- _Work instructions_
Each record must be reproduced exactly as it is shown.

- _Records shown_

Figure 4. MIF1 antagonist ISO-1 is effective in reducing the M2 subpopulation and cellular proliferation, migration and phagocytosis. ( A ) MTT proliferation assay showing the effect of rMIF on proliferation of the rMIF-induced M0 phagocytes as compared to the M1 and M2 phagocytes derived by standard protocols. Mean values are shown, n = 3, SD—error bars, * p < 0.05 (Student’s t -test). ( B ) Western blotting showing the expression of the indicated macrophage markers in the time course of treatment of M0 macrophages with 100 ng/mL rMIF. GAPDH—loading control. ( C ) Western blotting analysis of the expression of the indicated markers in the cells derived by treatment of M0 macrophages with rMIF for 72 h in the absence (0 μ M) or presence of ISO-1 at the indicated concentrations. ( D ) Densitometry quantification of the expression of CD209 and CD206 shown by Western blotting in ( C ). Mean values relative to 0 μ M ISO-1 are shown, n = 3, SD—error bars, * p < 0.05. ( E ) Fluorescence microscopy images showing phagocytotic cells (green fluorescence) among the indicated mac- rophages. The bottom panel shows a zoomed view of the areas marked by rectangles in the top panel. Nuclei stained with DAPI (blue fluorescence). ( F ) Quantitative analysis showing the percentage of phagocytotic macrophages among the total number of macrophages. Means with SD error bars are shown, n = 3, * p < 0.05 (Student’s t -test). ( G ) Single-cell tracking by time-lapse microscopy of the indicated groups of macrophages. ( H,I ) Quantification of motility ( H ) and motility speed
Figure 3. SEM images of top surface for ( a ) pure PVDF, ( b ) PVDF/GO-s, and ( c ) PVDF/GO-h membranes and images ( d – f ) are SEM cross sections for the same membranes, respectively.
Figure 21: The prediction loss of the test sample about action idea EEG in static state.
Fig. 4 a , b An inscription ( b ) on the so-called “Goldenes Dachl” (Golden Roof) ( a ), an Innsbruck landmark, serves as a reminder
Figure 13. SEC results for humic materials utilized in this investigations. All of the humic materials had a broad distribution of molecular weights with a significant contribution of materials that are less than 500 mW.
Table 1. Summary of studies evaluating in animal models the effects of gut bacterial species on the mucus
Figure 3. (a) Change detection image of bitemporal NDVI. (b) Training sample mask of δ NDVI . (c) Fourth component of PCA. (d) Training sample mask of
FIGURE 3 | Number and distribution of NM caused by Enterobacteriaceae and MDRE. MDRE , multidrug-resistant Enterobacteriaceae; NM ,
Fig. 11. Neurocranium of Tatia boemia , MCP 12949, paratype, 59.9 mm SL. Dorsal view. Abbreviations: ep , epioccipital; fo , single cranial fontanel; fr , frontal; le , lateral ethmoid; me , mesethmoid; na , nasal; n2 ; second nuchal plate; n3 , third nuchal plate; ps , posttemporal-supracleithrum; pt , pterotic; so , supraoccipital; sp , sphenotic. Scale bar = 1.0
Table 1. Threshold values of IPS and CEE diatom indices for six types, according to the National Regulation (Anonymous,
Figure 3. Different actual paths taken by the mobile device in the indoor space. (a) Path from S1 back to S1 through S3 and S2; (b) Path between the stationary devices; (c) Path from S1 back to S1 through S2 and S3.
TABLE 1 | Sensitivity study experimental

- _Solution to the exercise_
Figure 4. MIF1 antagonist ISO-1 is effective in reducing the M2 subpopulation and cellular proliferation, migration and phagocytosis. ( A ) MTT proliferation assay showing the effect of rMIF on proliferation of the rMIF-induced M0 phagocytes as compared to the M1 and M2 phagocytes derived by standard protocols. Mean values are shown, n = 3, SD—error bars, * p < 0.05 (Student’s t -test). ( B ) Western blotting showing the expression of the indicated macrophage markers in the time course of treatment of M0 macrophages with 100 ng/mL rMIF. GAPDH—loading control. ( C ) Western blotting analysis of the expression of the indicated markers in the cells derived by treatment of M0 macrophages with rMIF for 72 h in the absence (0 μ M) or presence of ISO-1 at the indicated concentrations. ( D ) Densitometry quantification of the expression of CD209 and CD206 shown by Western blotting in ( C ). Mean values relative to 0 μ M ISO-1 are shown, n = 3, SD—error bars, * p < 0.05. ( E ) Fluorescence microscopy images showing phagocytotic cells (green fluorescence) among the indicated mac- rophages. The bottom panel shows a zoomed view of the areas marked by rectangles in the top panel. Nuclei stained with DAPI (blue fluorescence). ( F ) Quantitative analysis showing the percentage of phagocytotic macrophages among the total number of macrophages. Means with SD error bars are shown, n = 3, * p < 0.05 (Student’s t -test). ( G ) Single-cell tracking by time-lapse microscopy of the indicated groups of macrophages. ( H,I ) Quantification of motility ( H ) and motility speed
Figure 3. SEM images of top surface for ( a ) pure PVDF, ( b ) PVDF/GO-s, and ( c ) PVDF/GO-h membranes and images ( d – f ) are SEM cross sections for the same membranes, respectively.
Figure 21: The prediction loss of the test sample about action idea EEG in static state.
Fig. 4 a , b An inscription ( b ) on the so-called “Goldenes Dachl” (Golden Roof) ( a ), an Innsbruck landmark, serves as a reminder
Figure 13. SEC results for humic materials utilized in this investigations. All of the humic materials had a broad distribution of molecular weights with a significant contribution of materials that are less than 500 mW.
Table 1. Summary of studies evaluating in animal models the effects of gut bacterial species on the mucus
Figure 3. (a) Change detection image of bitemporal NDVI. (b) Training sample mask of δ NDVI . (c) Fourth component of PCA. (d) Training sample mask of
FIGURE 3 | Number and distribution of NM caused by Enterobacteriaceae and MDRE. MDRE , multidrug-resistant Enterobacteriaceae; NM ,
Fig. 11. Neurocranium of Tatia boemia , MCP 12949, paratype, 59.9 mm SL. Dorsal view. Abbreviations: ep , epioccipital; fo , single cranial fontanel; fr , frontal; le , lateral ethmoid; me , mesethmoid; na , nasal; n2 ; second nuchal plate; n3 , third nuchal plate; ps , posttemporal-supracleithrum; pt , pterotic; so , supraoccipital; sp , sphenotic. Scale bar = 1.0
Table 1. Threshold values of IPS and CEE diatom indices for six types, according to the National Regulation (Anonymous,
Figure 3. Different actual paths taken by the mobile device in the indoor space. (a) Path from S1 back to S1 through S3 and S2; (b) Path between the stationary devices; (c) Path from S1 back to S1 through S2 and S3.
TABLE 1 | Sensitivity study experimental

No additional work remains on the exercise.